Você tem razão ao lembrar que Freud era médico e que a psicanálise nasceu no solo da medicina vienense. Mas é justamente a força do pensamento freudiano que o fez ultrapassar esse terreno inicial. Freud não permaneceu neurologista; ele se afastou dos paradigmas da medicina positivista e inventou algo novo: uma clínica da escuta e da linguagem. Essa invenção abriu o campo para que a psicanálise deixasse de ser um saber estritamente médico e se tornasse um saber sobre o sujeito — o sujeito do desejo, da cultura, da palavra. A própria história do movimento psicanalítico mostra que os maiores nomes da psicanálise não se limitaram ao campo da medicina: bastaria citar Melanie Klein, Anna Freud, Winnicott e, claro, Jacques Lacan.

- **TAREFAS A REALIZAR**
[1] Que tipo de clínica Freud inventou, segundo o texto apresentado?
[2] Liste todos os nomes que o texto apresentado cita como exemplos de grandes nomes da psicanálise que não se limitaram ao campo da medicina.

- **EXCERTOS DO MATERIAL**
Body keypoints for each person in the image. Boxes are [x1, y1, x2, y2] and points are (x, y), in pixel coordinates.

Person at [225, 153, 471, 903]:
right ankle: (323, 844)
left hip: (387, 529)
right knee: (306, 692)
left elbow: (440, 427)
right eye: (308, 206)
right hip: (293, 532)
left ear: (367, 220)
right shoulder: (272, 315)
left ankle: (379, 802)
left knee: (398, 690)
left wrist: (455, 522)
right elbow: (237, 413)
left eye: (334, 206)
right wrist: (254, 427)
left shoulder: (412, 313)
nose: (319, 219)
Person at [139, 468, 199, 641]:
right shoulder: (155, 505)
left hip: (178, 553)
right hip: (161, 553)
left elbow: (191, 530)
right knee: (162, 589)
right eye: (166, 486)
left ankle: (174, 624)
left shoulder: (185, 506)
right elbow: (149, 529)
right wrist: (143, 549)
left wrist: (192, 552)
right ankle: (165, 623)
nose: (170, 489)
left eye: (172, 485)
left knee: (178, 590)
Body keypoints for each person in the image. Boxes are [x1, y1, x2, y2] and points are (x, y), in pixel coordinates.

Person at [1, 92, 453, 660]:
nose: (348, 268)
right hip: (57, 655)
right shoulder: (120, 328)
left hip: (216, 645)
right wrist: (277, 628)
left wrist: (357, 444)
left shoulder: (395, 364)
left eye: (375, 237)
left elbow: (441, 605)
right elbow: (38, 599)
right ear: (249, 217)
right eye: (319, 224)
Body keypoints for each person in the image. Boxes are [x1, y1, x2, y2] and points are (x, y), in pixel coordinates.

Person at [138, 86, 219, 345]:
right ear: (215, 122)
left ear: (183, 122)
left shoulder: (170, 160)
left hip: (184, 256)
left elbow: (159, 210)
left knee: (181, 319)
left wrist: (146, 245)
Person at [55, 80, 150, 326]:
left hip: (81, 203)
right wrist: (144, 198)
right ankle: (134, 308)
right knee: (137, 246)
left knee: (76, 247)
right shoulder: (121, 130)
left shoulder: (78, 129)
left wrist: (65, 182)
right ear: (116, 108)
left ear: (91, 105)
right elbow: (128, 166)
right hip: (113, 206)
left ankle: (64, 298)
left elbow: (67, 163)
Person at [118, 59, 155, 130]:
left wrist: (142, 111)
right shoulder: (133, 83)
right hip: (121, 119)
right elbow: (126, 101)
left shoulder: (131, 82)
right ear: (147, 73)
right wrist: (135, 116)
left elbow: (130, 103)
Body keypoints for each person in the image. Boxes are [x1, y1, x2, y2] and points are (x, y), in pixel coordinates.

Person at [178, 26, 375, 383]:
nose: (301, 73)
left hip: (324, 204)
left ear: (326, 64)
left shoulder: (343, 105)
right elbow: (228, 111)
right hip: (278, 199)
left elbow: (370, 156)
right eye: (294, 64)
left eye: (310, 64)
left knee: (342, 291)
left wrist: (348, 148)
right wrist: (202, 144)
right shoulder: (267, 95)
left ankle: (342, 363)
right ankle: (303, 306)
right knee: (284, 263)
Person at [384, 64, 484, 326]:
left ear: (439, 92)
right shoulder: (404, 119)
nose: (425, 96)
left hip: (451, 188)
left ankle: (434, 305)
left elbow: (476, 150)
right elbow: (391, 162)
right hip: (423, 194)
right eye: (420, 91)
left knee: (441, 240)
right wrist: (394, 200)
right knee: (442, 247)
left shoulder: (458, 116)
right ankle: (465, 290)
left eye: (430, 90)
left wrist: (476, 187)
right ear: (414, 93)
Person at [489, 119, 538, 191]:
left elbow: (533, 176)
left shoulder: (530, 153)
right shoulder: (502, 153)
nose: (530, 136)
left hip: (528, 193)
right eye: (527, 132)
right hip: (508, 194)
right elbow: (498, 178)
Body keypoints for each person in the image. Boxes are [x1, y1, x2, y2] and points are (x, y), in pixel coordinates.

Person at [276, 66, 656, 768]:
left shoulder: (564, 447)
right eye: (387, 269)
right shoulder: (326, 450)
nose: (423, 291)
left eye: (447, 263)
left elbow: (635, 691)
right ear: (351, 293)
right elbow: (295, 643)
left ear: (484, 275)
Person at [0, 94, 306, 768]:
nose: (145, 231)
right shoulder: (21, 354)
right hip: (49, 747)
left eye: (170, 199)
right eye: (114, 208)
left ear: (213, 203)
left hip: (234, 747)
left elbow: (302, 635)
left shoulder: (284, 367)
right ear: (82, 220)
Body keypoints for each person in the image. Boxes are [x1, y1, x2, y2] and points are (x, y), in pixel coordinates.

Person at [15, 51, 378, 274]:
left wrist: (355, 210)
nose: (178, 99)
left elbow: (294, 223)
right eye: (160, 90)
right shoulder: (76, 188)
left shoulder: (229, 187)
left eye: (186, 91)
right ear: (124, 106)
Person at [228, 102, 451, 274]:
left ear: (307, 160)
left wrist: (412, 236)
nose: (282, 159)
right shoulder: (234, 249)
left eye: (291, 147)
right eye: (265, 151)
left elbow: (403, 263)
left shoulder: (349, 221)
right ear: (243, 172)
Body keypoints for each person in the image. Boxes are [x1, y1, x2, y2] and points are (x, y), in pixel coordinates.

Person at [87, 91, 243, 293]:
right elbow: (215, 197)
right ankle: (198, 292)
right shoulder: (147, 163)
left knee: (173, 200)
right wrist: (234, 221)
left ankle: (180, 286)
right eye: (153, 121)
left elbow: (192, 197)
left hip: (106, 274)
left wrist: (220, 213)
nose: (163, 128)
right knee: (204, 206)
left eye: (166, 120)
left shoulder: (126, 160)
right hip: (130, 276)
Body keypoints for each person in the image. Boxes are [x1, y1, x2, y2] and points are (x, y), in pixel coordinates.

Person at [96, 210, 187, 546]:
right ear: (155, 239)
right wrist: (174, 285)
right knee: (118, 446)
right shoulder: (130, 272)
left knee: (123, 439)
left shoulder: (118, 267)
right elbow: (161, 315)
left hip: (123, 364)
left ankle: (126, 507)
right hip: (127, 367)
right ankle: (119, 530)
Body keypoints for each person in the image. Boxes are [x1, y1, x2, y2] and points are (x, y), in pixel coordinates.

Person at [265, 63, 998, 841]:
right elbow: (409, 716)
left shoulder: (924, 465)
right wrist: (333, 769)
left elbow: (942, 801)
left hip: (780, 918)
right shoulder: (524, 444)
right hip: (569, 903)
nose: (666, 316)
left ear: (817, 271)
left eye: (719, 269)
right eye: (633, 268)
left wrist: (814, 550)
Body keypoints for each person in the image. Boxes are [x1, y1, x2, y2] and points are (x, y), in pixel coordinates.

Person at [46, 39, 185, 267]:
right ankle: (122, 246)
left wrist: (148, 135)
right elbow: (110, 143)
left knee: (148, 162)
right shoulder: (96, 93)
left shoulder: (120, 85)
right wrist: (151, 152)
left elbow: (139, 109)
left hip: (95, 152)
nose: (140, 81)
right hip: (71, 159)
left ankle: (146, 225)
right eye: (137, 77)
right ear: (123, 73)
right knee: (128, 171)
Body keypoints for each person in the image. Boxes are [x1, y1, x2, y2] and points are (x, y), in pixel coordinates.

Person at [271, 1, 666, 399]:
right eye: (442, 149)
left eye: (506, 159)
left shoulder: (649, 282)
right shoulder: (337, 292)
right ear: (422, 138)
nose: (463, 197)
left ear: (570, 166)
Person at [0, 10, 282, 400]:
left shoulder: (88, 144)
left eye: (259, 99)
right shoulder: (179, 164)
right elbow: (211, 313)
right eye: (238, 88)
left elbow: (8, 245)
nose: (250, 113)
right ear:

- **RESPOSTAS POR TAREFA**
[1] Uma clínica da escuta e da linguagem.

[2] Melanie Klein, Anna Freud, Winnicott e Jacques Lacan.